Hasilnya adalah rasio tersebut berpengaruh positif signifikan terhadap kondisi financial distress. Hal ini dikarenakan besarnya beban bunga dan pokok hutang yang timbul sebagai akibat dari tingginya hutang perusahaan menyebabkan semakin besarnya potensi terjadinya financial distress pada perusahaan.
Erayanti (2019) melakukan penelitian tentang pengaruh hutang atau leverage terhadap financial distress pada perusahaan sektor transportasi, infrastruktur, dan utilities yang terdaftar di BEI periode tahun 2012- 2016. Variabel independen leverage diukur dengan Debt to Equity Ratio (DER) dan Debt to Asset Ratio (DAR) sedangkan variabel dependen financial distress diukur dengan tiga indikator yaitu, cash flow (CF), net operating income (NOI), earning per share (EPS). Hasilnya adalah kedua rasio tersebut tidak berpengaruh terhadap kondisi financial
distress perusahaan. Hal ini dikarenakan sebagian besar investor menginginkan laba jangka pendek berupa capital gain karena mereka capital gainoriented bukan dividend oriented. Selain itu, terdapat banyaknya faktor fundamental lain seperti kinerja keuangan perusahaan dan hal lainnya yang juga dapat mempengaruhi nilai perusahaan.
Chrissentia & Syarief (2018) melakukan penelitian tentang pengaruh hutang atau leverage terhadap financial distress pada perusahaan jasa keuangan non keuangan yang terdaftar di BEI tahun 2014-2016. Variabel independen leverage diukur dengan Debt to Asset Ratio (DAR) sedangkan variabel dependen financial distress diukur dengan model Altman Z-Score modifikasi (1995). Hasilnya adalah rasio tersebut berpengaruh positif terhadap kondisi financial distress perusahaan. Hal ini dikarenakan semakin besar tingkat hutang atau kewajiban yang ditanggung oleh perusahaan maka semakin besar pula beban yang dimiliki oleh perusahaan, sehingga risiko financial distress semakin meningkat.
Purba & Muslih (2018) melakukan penelitian tentang pengaruh hutang atau leverage terhadap financial distress pada perusahaan manufaktur yang terdaftar di BEI tahun 2014-2017. Variabel independen leverage diukur Debt to Equity Ratio (DER) sedangkan variabel dependen financial distress diukur dengan Model Springate.
Hasilnya adalah rasio tersebut berpengaruh positif signifikan terhadap kondisi financial distress. Hal ini dikarenakan perusahaan yang
pendanaannya lebih banyak menggunakan hutang akan berisiko sulit untuk membayar di masa mendatang akibat hutang yang lebih besar daripada aset perusahaan.

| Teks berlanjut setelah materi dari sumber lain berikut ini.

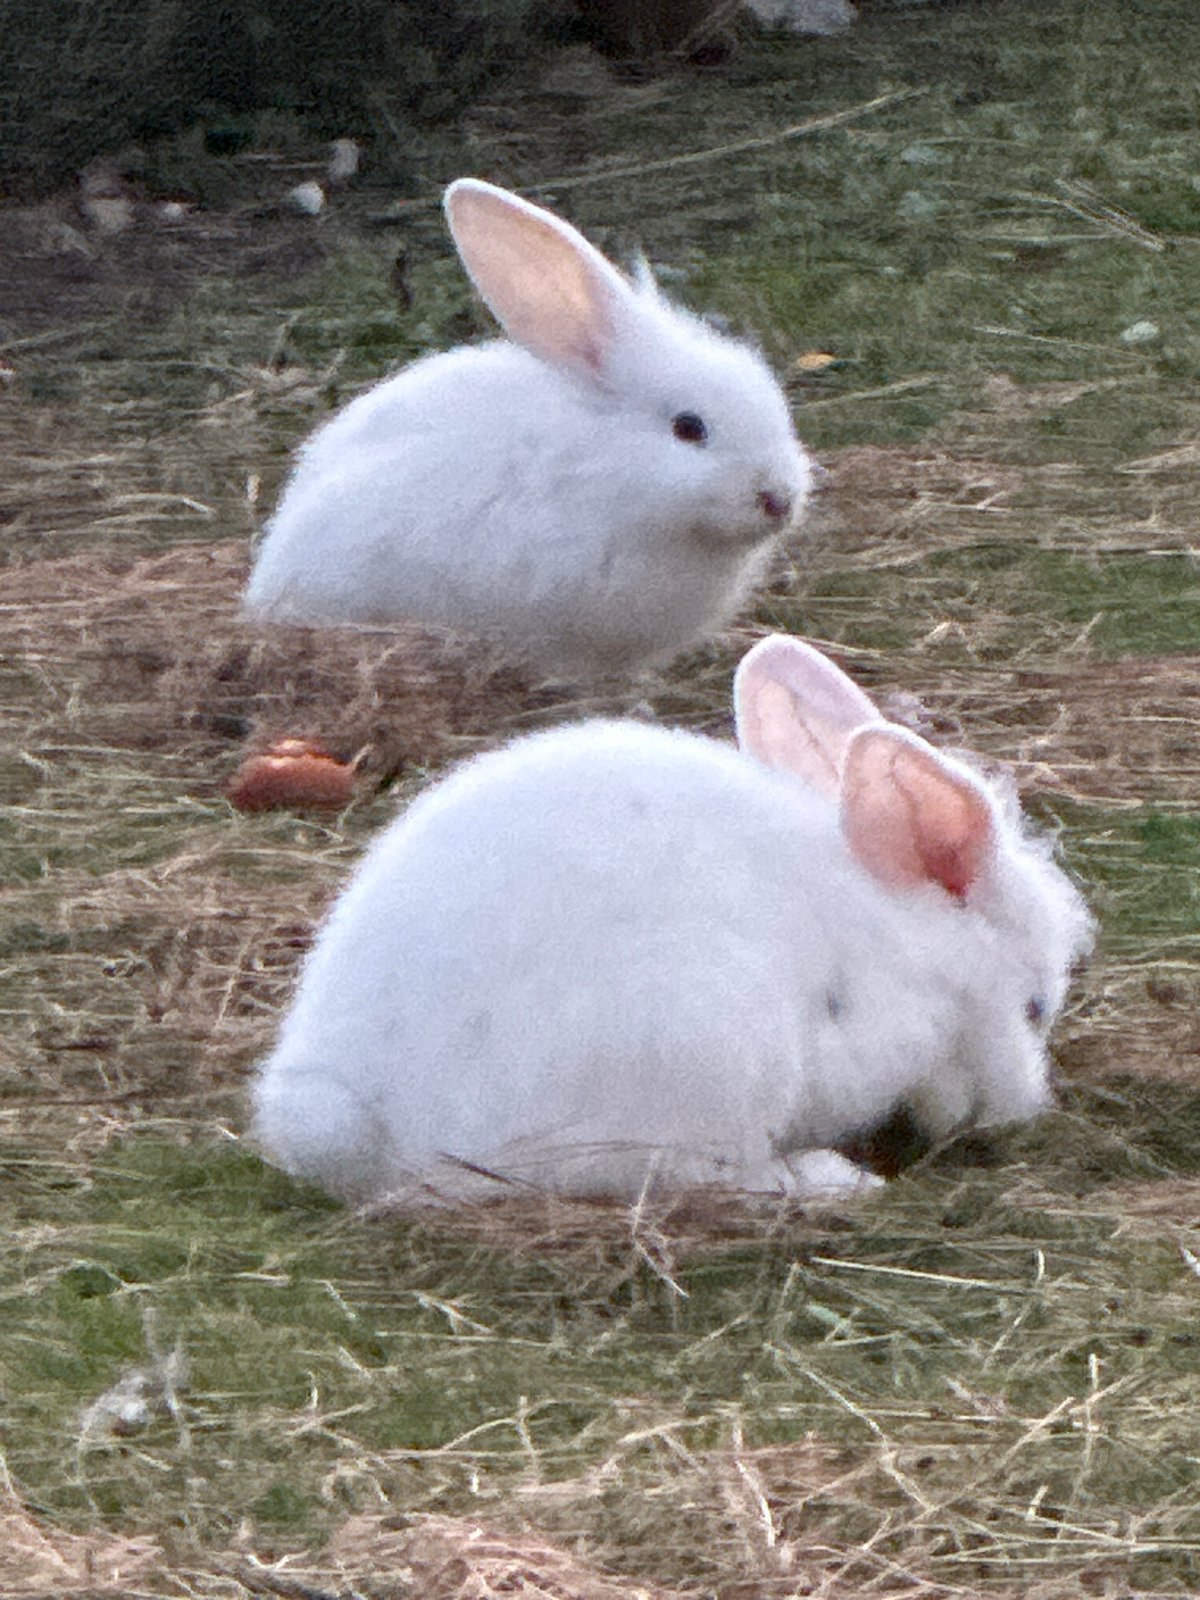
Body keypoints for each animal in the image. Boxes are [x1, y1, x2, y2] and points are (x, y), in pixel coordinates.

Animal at [249, 635, 1093, 1201]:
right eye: (1034, 1005)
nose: (1020, 1111)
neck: (903, 943)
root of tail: (349, 1115)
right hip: (703, 1050)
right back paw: (830, 1179)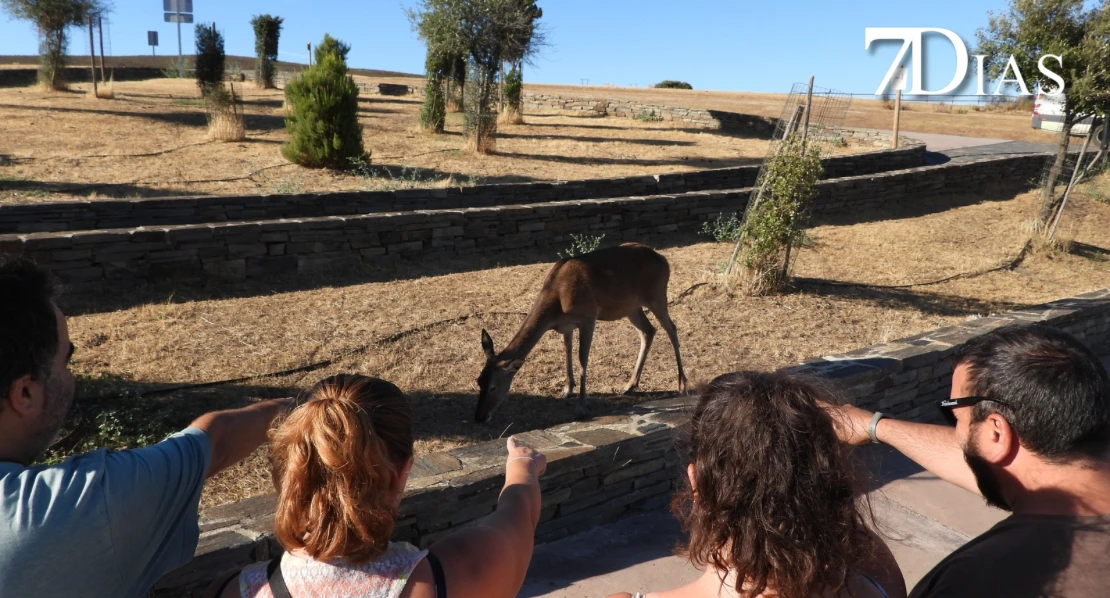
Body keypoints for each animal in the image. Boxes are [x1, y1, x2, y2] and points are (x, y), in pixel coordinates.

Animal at [475, 242, 687, 423]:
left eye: (493, 387)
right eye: (478, 381)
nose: (480, 417)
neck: (557, 301)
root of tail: (663, 259)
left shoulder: (589, 316)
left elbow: (582, 357)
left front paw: (581, 407)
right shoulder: (566, 326)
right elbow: (567, 350)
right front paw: (567, 389)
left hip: (657, 295)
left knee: (672, 328)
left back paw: (681, 384)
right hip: (632, 307)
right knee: (648, 330)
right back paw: (629, 385)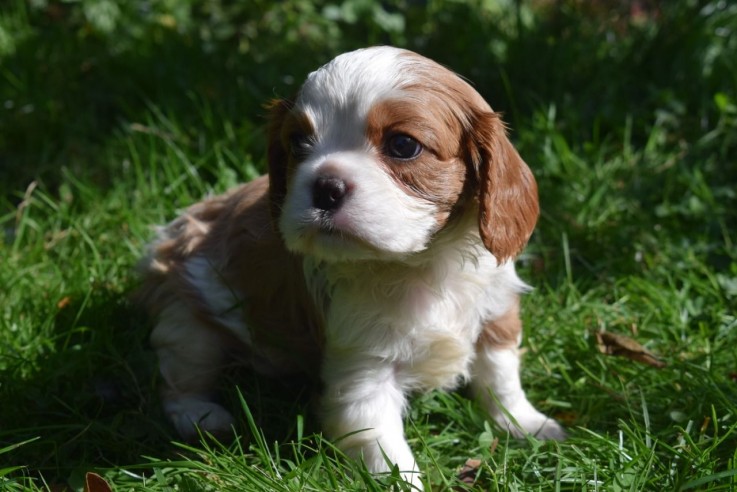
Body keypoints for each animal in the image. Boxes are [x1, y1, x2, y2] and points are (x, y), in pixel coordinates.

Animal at [138, 46, 564, 488]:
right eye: (298, 142)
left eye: (403, 145)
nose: (325, 187)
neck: (422, 263)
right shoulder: (364, 368)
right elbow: (384, 445)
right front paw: (405, 483)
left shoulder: (496, 314)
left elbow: (501, 376)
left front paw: (526, 423)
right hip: (188, 324)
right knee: (179, 378)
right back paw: (203, 418)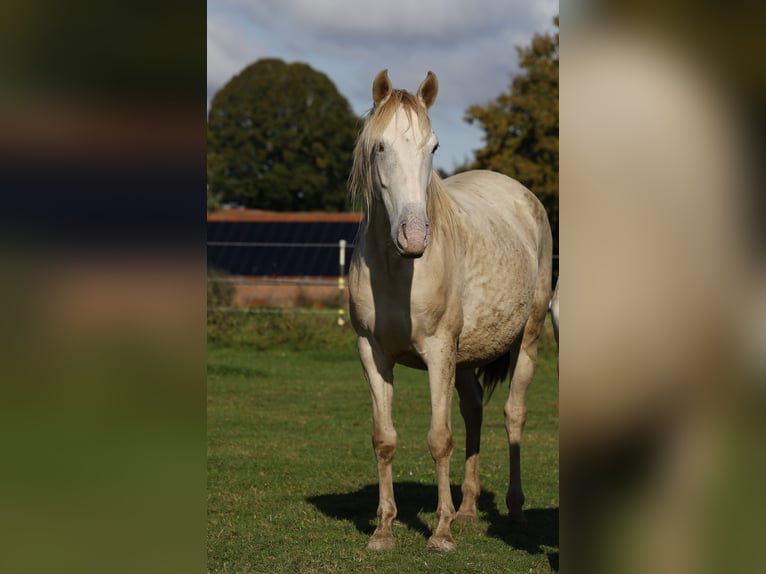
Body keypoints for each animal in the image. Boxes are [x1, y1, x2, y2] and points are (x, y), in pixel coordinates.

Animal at [348, 72, 552, 552]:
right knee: (474, 410)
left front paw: (440, 533)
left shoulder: (439, 351)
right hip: (465, 357)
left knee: (512, 415)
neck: (396, 270)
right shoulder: (372, 353)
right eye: (380, 146)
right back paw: (469, 509)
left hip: (527, 340)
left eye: (434, 147)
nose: (414, 236)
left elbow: (439, 439)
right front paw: (384, 530)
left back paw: (513, 510)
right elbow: (384, 439)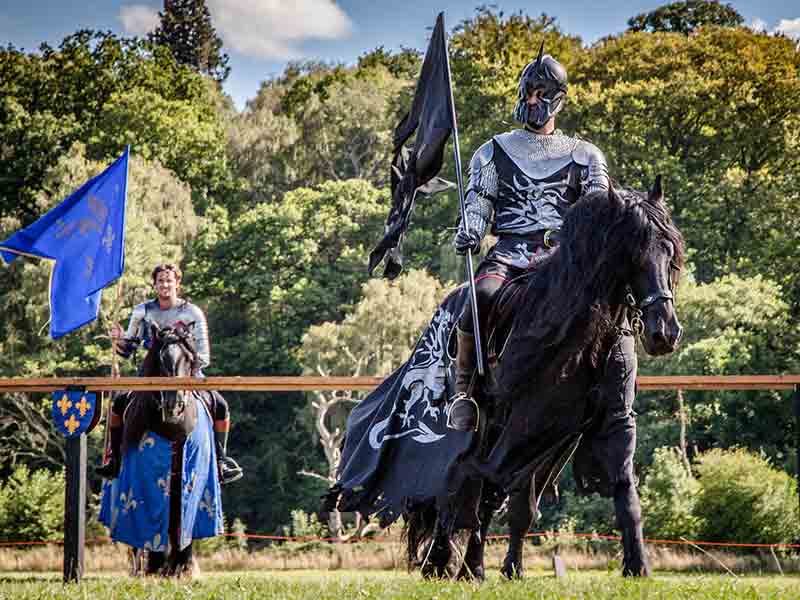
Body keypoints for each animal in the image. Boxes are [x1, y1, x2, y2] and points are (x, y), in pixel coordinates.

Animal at [410, 179, 684, 580]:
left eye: (669, 253)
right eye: (632, 254)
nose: (664, 332)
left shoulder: (607, 421)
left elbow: (622, 486)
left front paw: (637, 565)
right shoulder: (525, 424)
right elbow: (490, 487)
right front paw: (472, 566)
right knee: (465, 483)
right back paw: (445, 561)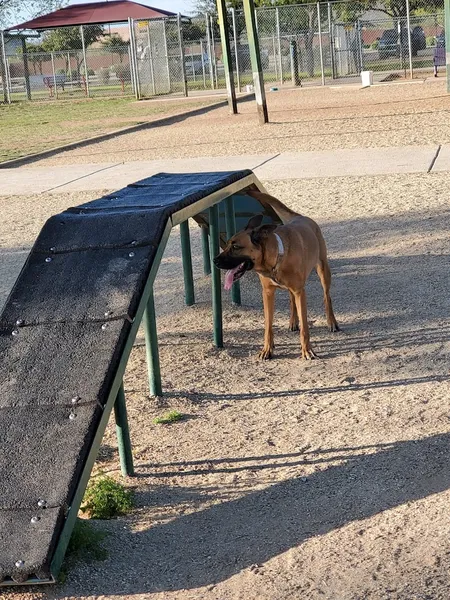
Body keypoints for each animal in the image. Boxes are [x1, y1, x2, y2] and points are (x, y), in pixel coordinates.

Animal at [214, 190, 338, 360]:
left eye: (236, 247)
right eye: (226, 245)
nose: (214, 260)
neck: (276, 258)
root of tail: (300, 216)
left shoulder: (300, 292)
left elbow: (305, 328)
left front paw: (307, 350)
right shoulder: (267, 293)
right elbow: (268, 325)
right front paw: (267, 349)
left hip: (323, 269)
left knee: (327, 297)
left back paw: (331, 322)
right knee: (292, 300)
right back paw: (293, 321)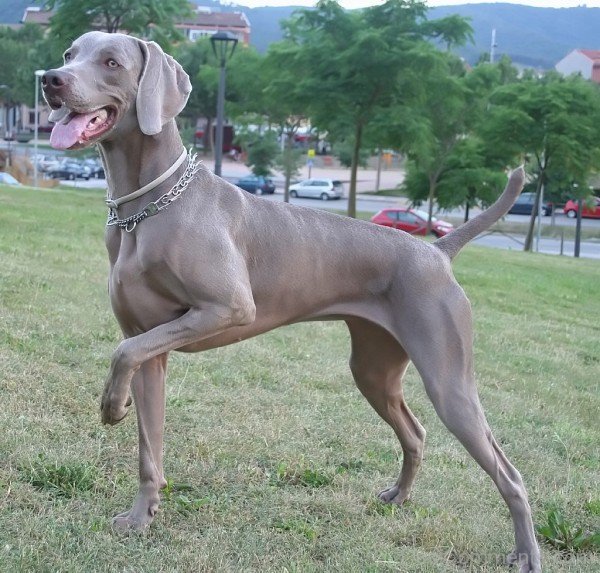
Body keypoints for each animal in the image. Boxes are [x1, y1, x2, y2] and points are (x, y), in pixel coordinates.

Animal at [42, 32, 540, 572]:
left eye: (112, 62)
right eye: (70, 54)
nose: (50, 80)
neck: (147, 209)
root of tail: (436, 250)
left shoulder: (227, 309)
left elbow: (122, 354)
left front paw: (112, 405)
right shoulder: (150, 345)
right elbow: (147, 442)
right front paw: (140, 516)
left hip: (449, 379)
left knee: (508, 471)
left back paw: (526, 553)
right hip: (374, 368)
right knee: (416, 432)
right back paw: (398, 498)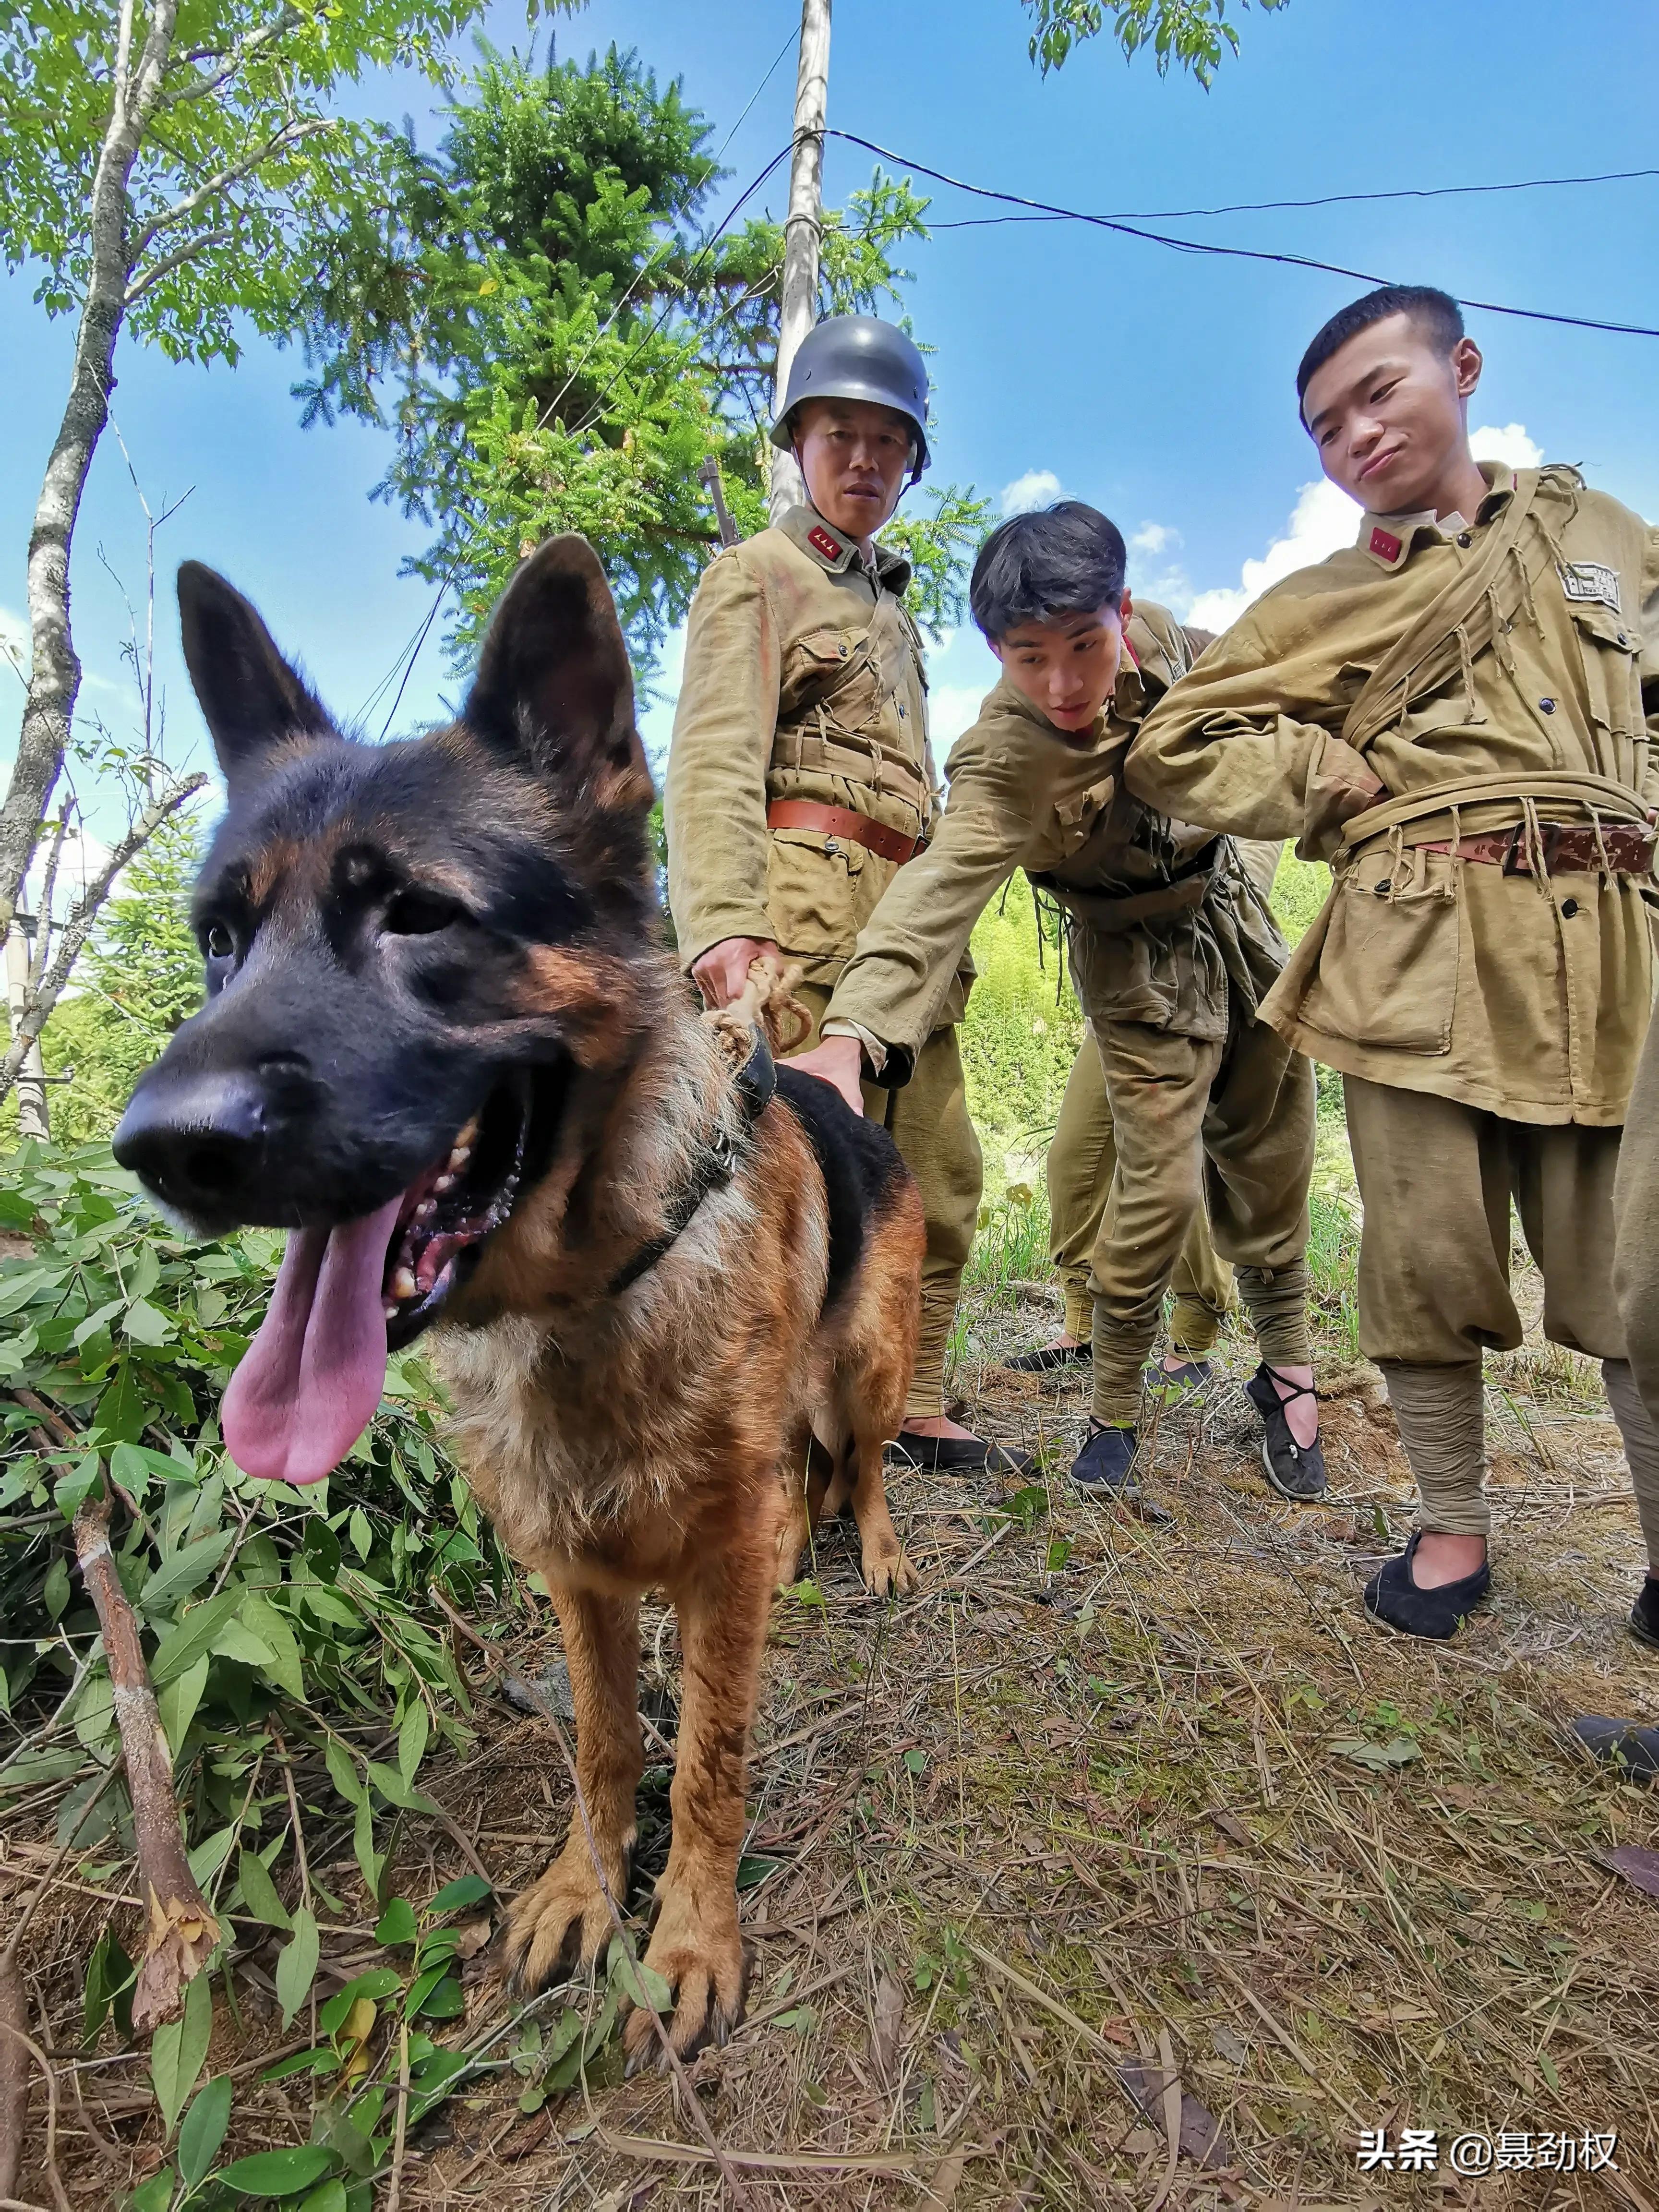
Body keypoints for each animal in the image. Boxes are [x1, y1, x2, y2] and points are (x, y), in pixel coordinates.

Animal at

Audina & Sufyati (2018) melakukan penelitian tentang pengaruh struktur modal terhadap financial distress perusahan subsector pulp dan kertas yang terdaftar di BEI tahun 2011-2015. Variabel independen struktur modal diproksikan dengan hutang atau leverage dan diukur menggunakan Debt to Asset Ratio (DAR) serta Long Term Debt to Equity Ratio (LTDER). Variabel dependen financial distress diukur dengan model Altmant Z-Score Revisi (1983). Hasilnya adalah DAR berpengaruh negatif dan LTDER berpengaruh positif terhadap kondisi financial distress perusahaan. Hal ini dikarenakan hutang yang semakin besar akan membuat beban pajak yang dibayarkan semakin kecil, sehingga dapat meningkatkan laba perusahaan. Namun disisi lain, semakin tinggi nilai perbandingan utang jangka panjang terhadap modal, maka semakin tinggi pula risiko financial distress perusahaan tersebut.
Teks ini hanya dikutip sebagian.